→ **Texte fourni**:
━━━━━━━━

En 2006, il est candidat au Sénat pour succéder au chef de la majorité républicaine Bill Frist. Il remporte la primaire démocrate avec près de 80% des voix[3]. Dans un État conservateur, Ford met en avant sa foi et ses votes en faveur du deuxième amendement. La bonne campagne de Ford lui permet d'être au coude-à-coude dans les sondages avec le républicain Bob Corker. La campagne devient particulièrement négative. Les républicains font diffuser une publicité dans laquelle apparaît une femme blonde qui dit avoir rencontré Ford à la soirée Playboy du Superbowl et lui lance «Harold, appelle-moi»; cette publicité est critiquée pour jouer sur les préjugés racistes[4],[5],[6]. À la fin de la campagne les sondages donnent une légère avance à Corker, qui est élu avec trois points d'avance sur Ford[7].
Après sa défaite, il prend la tête du Democratic Leadership Council(en)[2]. Il déménage ensuite à New York et devient vice-président de Merrill Lynch[8]. Il commente fréquemment l'actualité politique à la télévision (NBC[8], MSNBC[9],etc.). En 2010, il envisage de se présenter aux élections sénatoriales dans l'État de New York face à Kirsten Gillibrand, nommée pour succéder à Hillary Clinton. Il entame un tour de l'État mais, sous pression des dirigeants démocrates, il renonce à se présenter, estimant qu'une difficile primaire pourrait fragiliser le candidat démocrate lors de l'élection générale[8].
En 2011, il rejoint Morgan Stanley en tant que directeur général[9].

━━━━━━━━

→ **Énoncé**: D'après le texte fourni, quelle fonction Ford occupe-t-il chez Morgan Stanley à partir de 2011 ?

━━━━━━━━

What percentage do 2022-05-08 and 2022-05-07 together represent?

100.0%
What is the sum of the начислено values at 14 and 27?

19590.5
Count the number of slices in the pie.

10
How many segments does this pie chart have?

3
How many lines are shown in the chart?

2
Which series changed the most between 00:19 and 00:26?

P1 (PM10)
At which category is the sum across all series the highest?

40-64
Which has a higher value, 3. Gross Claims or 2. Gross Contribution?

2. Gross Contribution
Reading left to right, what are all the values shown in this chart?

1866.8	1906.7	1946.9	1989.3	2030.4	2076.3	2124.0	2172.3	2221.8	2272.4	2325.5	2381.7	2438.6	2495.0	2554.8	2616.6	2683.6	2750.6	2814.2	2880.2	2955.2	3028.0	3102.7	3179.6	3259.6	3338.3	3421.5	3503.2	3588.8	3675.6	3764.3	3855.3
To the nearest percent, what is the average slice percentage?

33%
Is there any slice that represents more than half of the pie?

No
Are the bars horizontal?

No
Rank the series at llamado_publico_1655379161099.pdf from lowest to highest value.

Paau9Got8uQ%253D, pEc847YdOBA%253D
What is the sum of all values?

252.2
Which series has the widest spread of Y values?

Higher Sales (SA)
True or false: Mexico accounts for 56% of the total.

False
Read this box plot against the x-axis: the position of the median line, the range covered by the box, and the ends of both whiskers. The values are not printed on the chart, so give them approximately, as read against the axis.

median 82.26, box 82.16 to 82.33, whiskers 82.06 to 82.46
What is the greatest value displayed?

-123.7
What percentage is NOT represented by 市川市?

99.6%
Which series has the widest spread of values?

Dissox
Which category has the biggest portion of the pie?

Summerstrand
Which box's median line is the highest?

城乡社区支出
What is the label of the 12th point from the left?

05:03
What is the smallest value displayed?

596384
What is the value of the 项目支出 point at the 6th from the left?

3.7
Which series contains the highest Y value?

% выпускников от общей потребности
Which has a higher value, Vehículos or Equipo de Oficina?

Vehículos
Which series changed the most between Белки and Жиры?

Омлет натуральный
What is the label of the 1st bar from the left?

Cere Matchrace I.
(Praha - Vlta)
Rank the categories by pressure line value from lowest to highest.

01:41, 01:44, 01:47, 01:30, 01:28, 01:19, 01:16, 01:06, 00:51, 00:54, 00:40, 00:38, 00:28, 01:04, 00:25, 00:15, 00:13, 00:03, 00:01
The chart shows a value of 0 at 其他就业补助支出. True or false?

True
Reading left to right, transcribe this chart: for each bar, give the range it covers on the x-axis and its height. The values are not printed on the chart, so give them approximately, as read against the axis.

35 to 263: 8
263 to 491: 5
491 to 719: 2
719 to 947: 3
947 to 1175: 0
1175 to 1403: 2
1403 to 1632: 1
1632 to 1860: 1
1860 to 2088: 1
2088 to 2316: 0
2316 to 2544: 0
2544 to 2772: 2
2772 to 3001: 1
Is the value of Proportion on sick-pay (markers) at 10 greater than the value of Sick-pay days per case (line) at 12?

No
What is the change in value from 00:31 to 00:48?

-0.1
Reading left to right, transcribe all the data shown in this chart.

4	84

━━━━━━━━

→ **Votre solution**: Il y est directeur général.